Manipulating Embeddings of Stable Diffusion Prompts
Niklas Deckers, Julia Peters, Martin Potthast
TL;DR
The paper addresses the challenge of controlling image outputs in text-to-image generation by moving from prompt rewriting to direct manipulation of the prompt embedding $\mathcal{C}=\psi(\mathcal{P})$. It introduces gradient-based embedding optimization and three interaction tools that guide the embedding via a metric in image space, a near-embedding navigation, or seed-aware reconstruction, without updating model weights. Key contributions include the formal problem $\mathcal{C}^* = \underset{\mathcal{C}}{\mathrm{arg\,min}}\; m(\mathrm{LDM}(\mathcal{C}))$, the three practical methods, and a user study showing reduced tedium and user preference for results. The work enables fine-grained, seed-robust or seed-adaptive image generation and opens the possibility of sharing reusable embedding modifiers across prompts and domains.
Abstract
Prompt engineering is still the primary way for users of generative text-to-image models to manipulate generated images in a targeted way.

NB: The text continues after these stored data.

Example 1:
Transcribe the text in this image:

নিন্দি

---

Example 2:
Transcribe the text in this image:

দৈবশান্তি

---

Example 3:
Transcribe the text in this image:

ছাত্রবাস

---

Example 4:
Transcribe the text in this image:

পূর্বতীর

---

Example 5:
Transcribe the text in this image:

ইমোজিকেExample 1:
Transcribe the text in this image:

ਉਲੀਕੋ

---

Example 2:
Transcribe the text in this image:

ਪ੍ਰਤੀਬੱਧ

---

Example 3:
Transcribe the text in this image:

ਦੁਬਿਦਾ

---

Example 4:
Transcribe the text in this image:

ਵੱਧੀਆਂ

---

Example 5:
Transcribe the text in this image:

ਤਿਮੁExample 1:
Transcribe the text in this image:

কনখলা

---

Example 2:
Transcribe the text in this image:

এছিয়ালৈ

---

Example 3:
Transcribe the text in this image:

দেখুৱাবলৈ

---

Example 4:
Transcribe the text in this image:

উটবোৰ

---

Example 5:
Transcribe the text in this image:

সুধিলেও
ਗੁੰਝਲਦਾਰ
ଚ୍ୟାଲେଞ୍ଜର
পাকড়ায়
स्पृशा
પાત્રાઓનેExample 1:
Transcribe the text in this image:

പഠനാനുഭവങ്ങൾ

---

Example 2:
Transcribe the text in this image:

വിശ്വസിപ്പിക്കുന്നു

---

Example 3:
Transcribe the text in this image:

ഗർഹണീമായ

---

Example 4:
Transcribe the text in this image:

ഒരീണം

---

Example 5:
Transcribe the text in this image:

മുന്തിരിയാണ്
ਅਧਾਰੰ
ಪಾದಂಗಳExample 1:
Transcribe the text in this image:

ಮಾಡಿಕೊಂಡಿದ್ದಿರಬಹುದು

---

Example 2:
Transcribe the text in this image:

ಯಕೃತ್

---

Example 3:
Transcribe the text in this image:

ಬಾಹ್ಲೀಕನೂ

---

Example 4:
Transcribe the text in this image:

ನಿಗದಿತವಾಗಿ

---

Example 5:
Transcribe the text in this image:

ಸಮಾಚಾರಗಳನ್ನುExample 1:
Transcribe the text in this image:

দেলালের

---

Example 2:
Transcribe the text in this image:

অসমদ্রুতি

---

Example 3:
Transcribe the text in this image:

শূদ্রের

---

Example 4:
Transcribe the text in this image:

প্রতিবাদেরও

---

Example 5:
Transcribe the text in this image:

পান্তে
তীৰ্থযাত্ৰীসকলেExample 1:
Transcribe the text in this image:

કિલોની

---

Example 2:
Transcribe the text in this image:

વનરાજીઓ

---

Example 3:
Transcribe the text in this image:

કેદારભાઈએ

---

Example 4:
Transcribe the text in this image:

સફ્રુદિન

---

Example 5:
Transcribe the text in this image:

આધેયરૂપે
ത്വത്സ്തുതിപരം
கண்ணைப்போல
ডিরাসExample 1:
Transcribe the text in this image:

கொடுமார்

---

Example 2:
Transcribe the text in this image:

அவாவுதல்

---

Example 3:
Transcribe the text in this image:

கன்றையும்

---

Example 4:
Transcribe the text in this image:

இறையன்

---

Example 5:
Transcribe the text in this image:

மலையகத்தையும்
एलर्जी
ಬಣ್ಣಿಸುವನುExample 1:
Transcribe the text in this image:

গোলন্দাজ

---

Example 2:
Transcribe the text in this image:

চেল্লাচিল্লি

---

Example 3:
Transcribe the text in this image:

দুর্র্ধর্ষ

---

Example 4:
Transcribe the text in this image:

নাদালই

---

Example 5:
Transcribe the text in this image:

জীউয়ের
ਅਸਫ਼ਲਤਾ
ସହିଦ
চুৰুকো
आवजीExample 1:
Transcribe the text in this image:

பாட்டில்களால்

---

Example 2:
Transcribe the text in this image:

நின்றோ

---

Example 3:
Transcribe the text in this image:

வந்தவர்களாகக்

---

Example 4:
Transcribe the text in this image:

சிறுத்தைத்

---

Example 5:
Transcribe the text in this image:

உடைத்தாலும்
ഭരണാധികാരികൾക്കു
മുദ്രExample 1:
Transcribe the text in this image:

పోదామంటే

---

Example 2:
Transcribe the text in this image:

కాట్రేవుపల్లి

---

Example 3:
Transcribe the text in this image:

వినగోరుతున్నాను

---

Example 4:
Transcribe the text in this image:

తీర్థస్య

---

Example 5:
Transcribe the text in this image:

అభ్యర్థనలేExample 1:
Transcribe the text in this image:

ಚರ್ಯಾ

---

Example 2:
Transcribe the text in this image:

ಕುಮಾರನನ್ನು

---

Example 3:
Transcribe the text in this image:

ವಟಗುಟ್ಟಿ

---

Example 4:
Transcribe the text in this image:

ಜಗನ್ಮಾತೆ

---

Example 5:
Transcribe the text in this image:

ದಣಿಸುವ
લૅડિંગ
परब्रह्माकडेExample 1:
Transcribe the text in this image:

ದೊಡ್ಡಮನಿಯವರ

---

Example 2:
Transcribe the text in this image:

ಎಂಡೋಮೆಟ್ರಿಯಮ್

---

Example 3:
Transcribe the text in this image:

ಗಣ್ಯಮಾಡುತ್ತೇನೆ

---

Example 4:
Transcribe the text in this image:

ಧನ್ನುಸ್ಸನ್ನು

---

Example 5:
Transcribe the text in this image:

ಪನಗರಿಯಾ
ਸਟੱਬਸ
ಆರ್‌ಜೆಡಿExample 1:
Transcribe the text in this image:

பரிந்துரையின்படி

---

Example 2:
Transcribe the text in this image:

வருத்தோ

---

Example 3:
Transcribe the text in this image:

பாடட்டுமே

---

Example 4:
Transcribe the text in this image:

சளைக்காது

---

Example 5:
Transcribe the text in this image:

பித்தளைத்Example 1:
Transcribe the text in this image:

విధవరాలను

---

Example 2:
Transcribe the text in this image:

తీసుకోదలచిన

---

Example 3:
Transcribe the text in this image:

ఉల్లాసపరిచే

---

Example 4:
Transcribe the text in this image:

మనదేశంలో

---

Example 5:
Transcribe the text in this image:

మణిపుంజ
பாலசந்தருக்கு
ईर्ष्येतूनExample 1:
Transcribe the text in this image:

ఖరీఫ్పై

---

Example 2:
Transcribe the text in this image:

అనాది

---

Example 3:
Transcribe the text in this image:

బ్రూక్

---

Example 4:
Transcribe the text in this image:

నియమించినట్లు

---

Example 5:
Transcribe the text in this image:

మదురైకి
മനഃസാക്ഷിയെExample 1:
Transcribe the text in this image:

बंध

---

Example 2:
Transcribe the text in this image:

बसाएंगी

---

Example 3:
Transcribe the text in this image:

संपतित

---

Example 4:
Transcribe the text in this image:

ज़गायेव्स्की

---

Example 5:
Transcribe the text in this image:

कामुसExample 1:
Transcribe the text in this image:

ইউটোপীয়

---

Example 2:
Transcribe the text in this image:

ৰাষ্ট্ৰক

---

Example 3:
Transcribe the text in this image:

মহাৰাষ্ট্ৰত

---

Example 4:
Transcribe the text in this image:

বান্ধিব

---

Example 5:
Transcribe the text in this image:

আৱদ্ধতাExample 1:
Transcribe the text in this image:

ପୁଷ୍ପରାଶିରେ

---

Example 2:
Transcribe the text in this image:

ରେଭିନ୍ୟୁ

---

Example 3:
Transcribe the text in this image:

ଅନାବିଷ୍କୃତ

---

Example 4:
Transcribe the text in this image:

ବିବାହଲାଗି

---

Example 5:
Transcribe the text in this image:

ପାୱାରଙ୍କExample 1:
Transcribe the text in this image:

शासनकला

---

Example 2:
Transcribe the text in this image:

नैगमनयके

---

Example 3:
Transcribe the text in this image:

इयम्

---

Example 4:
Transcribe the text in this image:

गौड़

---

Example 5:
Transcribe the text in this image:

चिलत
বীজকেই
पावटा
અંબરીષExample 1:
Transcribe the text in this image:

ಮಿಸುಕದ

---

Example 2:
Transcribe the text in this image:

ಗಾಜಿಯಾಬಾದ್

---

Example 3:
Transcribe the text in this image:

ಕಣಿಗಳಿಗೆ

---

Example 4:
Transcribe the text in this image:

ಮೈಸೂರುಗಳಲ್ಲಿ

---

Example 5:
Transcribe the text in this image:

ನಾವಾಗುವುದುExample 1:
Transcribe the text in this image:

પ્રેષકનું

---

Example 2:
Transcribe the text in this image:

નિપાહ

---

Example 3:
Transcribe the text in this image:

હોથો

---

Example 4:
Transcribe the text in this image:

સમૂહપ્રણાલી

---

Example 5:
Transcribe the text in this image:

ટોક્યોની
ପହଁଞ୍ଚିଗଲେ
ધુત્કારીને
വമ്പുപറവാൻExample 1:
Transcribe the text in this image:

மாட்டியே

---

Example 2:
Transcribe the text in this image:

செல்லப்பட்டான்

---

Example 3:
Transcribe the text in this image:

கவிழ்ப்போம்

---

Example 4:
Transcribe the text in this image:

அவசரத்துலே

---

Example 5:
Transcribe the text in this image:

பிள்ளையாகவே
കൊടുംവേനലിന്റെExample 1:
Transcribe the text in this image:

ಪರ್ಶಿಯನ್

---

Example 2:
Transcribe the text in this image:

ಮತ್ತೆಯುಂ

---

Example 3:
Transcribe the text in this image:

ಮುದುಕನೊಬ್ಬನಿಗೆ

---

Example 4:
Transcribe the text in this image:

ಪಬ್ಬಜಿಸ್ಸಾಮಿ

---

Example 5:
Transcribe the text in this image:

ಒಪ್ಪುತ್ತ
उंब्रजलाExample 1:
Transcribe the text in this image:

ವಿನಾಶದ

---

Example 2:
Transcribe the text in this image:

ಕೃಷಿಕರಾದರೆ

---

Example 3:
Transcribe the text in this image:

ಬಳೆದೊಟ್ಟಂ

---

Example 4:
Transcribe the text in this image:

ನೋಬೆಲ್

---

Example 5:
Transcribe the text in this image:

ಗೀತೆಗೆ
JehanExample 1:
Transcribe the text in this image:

Based on treating the model as a continuous function and by passing gradients between the image space and the prompt embedding space, we propose and analyze a new method to directly manipulate the embedding of a prompt instead of the prompt text. We then derive three practical interaction tools to support users with image generation: (1) Optimization of a metric defined in the image space that measures, for example, the image style. (2) Supporting a user in creative tasks by allowing them to navigate in the image space along a selection of directions of "near" prompt embeddings. (3) Changing the embedding of the prompt to include information that a user has seen in a particular seed but has difficulty describing in the prompt. Compared to prompt engineering, user-driven prompt embedding manipulation enables a more fine-grained, targeted control that integrates a user's intentions. Our user study shows that our methods are considered less tedious and that the resulting images are often preferred.